Section 130 The Indian Contract Act, 1872

Section 130 of the Indian Contract Act, 1872 states:

"Revocation of continuing guarantee."
A continuing guarantee may at any time be revoked by the surety, as to future transactions, by notice to the creditor.

🔍 Explanation:

This section deals with the revocation (cancellation) of a continuing guarantee. A continuing guarantee is a guarantee that applies to a series of transactions (not just one).

Under Section 130:

The surety (guarantor) can revoke their liability at any time, but only for future transactions.
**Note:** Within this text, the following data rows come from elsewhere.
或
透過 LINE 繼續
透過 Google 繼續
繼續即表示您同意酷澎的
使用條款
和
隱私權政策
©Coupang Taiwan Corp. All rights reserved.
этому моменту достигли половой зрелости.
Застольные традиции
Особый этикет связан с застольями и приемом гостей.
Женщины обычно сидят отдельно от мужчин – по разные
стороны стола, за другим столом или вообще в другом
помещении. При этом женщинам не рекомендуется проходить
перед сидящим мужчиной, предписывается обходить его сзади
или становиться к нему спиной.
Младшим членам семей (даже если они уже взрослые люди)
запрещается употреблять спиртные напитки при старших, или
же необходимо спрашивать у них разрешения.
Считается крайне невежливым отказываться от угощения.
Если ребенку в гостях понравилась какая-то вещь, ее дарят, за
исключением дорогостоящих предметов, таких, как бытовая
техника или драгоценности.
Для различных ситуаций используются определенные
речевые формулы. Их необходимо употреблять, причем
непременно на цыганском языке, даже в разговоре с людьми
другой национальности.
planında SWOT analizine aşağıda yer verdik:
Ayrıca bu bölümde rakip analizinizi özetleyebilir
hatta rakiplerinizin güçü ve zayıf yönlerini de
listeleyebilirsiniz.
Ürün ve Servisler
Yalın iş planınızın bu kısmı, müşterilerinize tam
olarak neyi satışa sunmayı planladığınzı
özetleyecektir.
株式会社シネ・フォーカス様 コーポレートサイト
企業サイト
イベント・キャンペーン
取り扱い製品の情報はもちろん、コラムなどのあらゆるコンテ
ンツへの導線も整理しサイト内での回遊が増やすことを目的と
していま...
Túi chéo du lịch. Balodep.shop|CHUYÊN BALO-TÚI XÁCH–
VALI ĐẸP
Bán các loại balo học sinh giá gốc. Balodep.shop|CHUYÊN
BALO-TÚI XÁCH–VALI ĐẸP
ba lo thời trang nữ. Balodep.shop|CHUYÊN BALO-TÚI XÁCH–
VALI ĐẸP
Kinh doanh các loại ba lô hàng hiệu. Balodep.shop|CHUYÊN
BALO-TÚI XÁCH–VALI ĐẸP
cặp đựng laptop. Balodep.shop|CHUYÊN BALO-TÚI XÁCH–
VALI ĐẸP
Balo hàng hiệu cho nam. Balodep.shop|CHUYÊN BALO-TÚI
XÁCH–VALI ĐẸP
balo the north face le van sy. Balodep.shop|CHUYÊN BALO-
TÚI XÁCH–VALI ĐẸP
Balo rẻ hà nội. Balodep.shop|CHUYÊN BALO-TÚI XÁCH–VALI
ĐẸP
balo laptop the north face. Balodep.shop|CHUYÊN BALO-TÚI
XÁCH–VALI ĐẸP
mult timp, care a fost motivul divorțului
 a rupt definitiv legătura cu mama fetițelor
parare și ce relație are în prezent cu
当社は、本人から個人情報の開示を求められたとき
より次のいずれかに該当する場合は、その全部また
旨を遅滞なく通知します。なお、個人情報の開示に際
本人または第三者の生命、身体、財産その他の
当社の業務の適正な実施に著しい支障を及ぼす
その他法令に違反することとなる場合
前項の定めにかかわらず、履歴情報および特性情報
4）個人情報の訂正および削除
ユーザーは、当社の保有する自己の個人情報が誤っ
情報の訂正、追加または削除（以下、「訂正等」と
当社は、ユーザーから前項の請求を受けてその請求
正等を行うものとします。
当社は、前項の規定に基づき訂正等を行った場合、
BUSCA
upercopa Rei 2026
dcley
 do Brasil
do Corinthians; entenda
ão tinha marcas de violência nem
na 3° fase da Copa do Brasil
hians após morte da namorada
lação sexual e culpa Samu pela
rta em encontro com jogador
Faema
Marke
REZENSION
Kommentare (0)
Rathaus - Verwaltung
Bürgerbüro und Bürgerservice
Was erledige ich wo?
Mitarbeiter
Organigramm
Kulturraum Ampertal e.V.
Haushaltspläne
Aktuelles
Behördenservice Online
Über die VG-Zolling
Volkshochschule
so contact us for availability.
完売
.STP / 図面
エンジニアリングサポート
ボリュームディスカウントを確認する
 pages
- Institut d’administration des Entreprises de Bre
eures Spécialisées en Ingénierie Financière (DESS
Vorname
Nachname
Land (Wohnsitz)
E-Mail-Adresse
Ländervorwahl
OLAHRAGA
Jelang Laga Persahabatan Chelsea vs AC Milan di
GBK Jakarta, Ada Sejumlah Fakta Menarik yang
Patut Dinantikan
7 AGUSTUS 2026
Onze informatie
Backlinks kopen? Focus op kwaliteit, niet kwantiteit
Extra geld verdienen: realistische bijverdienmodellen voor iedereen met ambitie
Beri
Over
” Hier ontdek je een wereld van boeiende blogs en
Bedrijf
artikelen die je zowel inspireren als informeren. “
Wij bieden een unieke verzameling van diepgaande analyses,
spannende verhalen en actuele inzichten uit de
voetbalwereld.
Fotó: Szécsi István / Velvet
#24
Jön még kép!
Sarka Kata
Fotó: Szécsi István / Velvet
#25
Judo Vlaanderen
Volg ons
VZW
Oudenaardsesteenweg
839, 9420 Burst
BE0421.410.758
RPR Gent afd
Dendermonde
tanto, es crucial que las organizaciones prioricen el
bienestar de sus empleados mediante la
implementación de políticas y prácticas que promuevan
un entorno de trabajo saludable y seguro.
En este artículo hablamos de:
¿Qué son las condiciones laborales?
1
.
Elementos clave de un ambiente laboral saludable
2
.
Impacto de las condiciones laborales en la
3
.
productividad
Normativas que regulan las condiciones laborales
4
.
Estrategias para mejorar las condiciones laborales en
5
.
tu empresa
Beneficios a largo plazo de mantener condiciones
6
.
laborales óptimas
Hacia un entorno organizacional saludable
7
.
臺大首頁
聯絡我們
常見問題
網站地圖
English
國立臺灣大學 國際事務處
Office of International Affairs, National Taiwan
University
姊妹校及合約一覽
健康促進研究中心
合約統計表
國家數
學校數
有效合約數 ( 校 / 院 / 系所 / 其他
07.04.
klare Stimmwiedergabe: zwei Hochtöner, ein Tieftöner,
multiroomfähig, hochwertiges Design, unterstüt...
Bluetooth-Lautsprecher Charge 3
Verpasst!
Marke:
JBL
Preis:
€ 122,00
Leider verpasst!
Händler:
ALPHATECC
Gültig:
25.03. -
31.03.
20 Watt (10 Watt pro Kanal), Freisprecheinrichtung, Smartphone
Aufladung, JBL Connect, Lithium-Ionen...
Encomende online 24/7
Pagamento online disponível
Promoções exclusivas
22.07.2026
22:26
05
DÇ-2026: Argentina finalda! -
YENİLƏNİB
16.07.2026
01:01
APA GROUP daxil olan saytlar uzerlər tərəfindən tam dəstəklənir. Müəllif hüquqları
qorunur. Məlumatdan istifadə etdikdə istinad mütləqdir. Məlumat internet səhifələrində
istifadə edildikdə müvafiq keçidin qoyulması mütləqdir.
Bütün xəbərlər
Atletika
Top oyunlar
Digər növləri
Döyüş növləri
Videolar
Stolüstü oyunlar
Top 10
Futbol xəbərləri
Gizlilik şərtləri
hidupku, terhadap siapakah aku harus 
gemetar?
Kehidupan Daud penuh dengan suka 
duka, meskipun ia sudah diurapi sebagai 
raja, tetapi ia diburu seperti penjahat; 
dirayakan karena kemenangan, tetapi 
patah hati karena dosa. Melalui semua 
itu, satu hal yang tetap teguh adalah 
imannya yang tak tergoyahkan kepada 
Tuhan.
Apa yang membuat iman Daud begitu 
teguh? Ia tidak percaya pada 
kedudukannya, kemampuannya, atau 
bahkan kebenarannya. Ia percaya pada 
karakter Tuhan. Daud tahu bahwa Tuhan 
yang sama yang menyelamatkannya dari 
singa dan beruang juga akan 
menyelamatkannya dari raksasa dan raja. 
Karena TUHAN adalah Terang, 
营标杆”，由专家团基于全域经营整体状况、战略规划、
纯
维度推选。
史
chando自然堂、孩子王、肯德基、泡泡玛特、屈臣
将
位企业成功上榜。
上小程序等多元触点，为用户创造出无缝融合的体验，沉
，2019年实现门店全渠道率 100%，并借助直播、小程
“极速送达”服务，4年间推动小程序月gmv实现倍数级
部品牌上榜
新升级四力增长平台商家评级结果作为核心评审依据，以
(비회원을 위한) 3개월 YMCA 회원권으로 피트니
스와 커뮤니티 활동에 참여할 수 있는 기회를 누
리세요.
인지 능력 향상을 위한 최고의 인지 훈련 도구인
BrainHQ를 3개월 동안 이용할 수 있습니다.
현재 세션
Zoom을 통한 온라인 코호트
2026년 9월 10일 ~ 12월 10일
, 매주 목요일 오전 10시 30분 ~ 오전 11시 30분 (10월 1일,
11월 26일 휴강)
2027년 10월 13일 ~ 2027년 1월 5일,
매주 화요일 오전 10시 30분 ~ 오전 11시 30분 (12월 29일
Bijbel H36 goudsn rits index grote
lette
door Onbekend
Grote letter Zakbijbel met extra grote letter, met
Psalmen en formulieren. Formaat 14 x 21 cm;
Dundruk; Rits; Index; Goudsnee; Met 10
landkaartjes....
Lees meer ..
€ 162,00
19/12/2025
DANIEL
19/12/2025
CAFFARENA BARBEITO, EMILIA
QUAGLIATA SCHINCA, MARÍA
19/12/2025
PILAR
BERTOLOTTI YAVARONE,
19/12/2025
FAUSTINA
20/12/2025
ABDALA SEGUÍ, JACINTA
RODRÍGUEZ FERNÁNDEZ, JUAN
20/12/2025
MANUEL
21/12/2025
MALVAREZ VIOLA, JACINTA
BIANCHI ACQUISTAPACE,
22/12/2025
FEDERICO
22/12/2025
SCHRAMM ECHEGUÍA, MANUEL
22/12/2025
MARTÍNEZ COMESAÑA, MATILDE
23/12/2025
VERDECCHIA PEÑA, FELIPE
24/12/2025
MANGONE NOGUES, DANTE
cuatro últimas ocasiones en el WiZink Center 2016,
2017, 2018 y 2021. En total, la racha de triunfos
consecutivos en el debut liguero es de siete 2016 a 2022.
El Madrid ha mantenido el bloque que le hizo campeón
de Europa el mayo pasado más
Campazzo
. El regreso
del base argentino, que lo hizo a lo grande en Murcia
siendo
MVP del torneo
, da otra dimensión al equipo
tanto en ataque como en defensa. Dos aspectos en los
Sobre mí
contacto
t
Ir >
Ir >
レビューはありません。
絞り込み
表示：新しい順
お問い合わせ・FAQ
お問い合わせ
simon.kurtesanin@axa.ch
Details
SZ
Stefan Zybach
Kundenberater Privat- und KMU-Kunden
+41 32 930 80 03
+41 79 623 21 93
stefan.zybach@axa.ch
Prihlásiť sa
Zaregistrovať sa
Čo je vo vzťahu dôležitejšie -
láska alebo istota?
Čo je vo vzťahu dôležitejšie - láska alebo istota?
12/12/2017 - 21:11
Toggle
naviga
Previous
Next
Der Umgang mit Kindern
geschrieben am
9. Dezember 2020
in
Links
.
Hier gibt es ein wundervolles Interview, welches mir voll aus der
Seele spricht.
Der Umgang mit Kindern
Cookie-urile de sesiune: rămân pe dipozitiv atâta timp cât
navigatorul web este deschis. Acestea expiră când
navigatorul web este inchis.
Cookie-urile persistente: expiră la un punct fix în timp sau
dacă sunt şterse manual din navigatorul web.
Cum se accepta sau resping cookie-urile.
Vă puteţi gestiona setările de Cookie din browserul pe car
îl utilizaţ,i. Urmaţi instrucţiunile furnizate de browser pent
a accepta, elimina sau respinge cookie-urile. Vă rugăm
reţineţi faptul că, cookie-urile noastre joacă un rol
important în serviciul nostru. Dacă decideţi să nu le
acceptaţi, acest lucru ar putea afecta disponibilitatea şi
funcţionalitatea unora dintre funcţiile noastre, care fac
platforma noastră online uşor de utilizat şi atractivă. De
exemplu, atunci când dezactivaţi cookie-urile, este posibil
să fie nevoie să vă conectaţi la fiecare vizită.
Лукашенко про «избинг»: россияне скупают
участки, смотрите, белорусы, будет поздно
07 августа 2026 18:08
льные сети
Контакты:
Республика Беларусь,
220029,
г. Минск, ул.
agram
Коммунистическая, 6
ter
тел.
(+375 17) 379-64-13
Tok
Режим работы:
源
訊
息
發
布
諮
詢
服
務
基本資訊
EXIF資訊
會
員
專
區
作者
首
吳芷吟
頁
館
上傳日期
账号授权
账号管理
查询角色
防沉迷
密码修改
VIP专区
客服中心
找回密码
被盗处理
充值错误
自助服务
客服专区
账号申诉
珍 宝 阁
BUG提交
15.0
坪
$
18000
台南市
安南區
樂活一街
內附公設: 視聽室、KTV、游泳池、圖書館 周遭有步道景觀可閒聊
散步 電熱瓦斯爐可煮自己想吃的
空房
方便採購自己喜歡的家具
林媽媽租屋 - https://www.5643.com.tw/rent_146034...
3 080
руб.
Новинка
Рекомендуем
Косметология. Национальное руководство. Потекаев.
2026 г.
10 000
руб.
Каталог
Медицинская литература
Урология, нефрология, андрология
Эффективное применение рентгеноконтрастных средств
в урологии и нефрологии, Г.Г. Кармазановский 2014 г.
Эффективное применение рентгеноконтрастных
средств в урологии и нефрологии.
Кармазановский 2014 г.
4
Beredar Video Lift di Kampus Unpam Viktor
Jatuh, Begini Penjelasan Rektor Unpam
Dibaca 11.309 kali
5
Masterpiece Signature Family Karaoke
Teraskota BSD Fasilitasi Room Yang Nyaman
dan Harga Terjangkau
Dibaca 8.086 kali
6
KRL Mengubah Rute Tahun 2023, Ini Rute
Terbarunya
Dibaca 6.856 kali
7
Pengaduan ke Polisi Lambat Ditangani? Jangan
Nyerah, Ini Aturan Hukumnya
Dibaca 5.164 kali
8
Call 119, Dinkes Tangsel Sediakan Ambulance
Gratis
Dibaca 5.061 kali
Past transactions remain guaranteed — the surety remains liable for obligations arising from them.

Revocation must be made by giving notice to the creditor (the person to whom the guarantee was given).

✅ Key Points:

Applies only to continuing guarantees (Section 129 explains continuing guarantees).

Notice is essential — revocation is not effective unless the creditor is informed.

Revocation does not absolve liability for transactions already entered into.

🧑‍⚖️ Example:

Mr. A gives a continuing guarantee to a bank for all loans taken by Mr. B up to ₹5,00,000. After B takes a loan of ₹2,00,000, A revokes the guarantee by notifying the bank.

A is still liable for the ₹2,00,000 loan already taken.

But A is not liable for any new loans taken by B after the notice of revocation.